Always give off good vibes
Hector subscribes Gary Vee’s philosophy in Jab, Jab, Jab, Right Hook. For those unfamiliar with this, each jab is giving something for free, and only after doing this do you earn the right to be paid.
Everyone is trying to promote themselves online right now. Yet people are looking for information, not a sales pitch. Have you ever read something and hoped there would be a long call-to-action (CTA) at the end where you can buy that person’s products? Yeah, neither have I.
Hector doesn’t use any CTAs and this means he has built up respect. He gives away advice for free in a format perfect for Quora. He uses engaging stories that take a minute or two to read. This means his content is perfectly aligned with what the audience wants and they begin to trust him. His readers find his products of their own free will, which makes them much more likely to be customers.
Ask a simple question
As you can imagine Hector’s inbox is flooded with people trying to message him directly. As a busy entrepreneur, it’s impossible for him to answer everything and I’m happy we connected. One question he kept coming back to in our discussion was simple but potent:
Is there anything I can do for you?
There’s a big difference between this and “what do you want?” or “what are you looking for?”. His version is disarming because he’s offering his help before he knows what the other person wants. The way most people ask increases the pressure to justify the request. Try this question out on your friends and family when you think they are going to ask for something. It’s a skill to put others at ease.

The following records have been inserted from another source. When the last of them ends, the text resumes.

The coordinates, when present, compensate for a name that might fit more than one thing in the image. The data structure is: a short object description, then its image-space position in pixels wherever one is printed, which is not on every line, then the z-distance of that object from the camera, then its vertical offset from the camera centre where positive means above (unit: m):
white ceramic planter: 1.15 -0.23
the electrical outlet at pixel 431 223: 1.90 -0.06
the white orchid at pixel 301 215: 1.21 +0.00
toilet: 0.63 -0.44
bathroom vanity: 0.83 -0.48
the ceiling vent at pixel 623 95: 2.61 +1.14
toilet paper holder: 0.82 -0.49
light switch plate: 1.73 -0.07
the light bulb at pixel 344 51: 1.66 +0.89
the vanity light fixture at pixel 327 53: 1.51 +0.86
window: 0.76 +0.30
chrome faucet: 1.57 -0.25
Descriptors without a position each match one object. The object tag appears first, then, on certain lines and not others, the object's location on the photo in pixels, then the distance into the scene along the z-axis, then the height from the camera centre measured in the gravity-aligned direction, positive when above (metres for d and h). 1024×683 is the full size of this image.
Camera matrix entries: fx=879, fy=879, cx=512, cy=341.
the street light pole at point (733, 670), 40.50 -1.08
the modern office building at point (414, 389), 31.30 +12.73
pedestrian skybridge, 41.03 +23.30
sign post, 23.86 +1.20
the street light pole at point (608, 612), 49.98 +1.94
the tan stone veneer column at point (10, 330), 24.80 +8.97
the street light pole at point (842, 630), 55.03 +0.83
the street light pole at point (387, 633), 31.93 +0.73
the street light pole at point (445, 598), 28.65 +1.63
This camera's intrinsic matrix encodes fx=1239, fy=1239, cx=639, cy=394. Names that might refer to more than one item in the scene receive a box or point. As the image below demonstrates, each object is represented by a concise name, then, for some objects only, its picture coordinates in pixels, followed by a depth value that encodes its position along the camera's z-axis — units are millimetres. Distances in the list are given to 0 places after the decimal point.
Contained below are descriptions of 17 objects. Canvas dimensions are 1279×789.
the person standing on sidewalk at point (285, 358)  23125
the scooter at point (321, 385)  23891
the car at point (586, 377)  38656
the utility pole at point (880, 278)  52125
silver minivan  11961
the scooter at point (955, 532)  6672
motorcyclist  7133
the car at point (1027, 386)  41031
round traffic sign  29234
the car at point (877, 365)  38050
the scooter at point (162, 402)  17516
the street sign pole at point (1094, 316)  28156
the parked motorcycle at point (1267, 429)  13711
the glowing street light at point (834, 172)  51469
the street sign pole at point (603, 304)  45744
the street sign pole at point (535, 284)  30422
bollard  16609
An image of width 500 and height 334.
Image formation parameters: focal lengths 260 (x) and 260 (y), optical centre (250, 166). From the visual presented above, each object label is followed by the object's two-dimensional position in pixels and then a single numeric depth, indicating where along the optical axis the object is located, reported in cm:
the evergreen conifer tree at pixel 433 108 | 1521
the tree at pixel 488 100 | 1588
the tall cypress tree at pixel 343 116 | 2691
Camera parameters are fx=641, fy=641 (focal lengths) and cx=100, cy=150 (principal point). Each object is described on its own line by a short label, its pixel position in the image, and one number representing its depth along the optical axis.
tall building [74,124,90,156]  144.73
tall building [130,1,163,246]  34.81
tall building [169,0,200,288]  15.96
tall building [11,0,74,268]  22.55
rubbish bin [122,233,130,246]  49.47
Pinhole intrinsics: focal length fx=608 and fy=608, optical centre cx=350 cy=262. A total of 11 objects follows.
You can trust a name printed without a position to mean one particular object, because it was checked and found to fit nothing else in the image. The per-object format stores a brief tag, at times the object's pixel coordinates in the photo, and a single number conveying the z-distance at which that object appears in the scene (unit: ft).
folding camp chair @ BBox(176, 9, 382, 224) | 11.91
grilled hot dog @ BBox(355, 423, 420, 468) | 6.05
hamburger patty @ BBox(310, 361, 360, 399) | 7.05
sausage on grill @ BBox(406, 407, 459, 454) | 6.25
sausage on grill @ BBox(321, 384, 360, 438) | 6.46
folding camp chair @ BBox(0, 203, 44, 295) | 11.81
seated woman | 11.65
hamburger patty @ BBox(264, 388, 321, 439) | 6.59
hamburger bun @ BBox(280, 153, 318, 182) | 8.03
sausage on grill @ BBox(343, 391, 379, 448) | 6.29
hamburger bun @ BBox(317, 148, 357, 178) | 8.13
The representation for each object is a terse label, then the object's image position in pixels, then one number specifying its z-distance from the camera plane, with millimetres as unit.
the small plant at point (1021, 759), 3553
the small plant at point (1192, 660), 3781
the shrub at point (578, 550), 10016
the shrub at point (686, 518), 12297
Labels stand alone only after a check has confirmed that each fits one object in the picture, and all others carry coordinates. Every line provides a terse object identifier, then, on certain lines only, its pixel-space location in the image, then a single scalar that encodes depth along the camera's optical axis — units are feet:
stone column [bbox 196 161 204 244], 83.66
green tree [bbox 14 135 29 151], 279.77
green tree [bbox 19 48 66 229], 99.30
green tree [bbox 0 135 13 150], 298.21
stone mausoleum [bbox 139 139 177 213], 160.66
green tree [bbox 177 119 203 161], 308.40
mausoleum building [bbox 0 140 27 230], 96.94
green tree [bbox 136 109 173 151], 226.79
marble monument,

When you’re trying to grow your network, be remembered as the person who felt easy to talk to and trustworthy. No one likes being put on the spot.
What you should take with you
Hector Quintanilla runs one of the largest, if not the largest, online entrepreneurship communities in the world. He got there as a side effect of his real mission which was to help other startup founders to reach their potential. If you want to build your network only to profit, it is painfully obvious and offputting. Instead, show you care and people will come to you.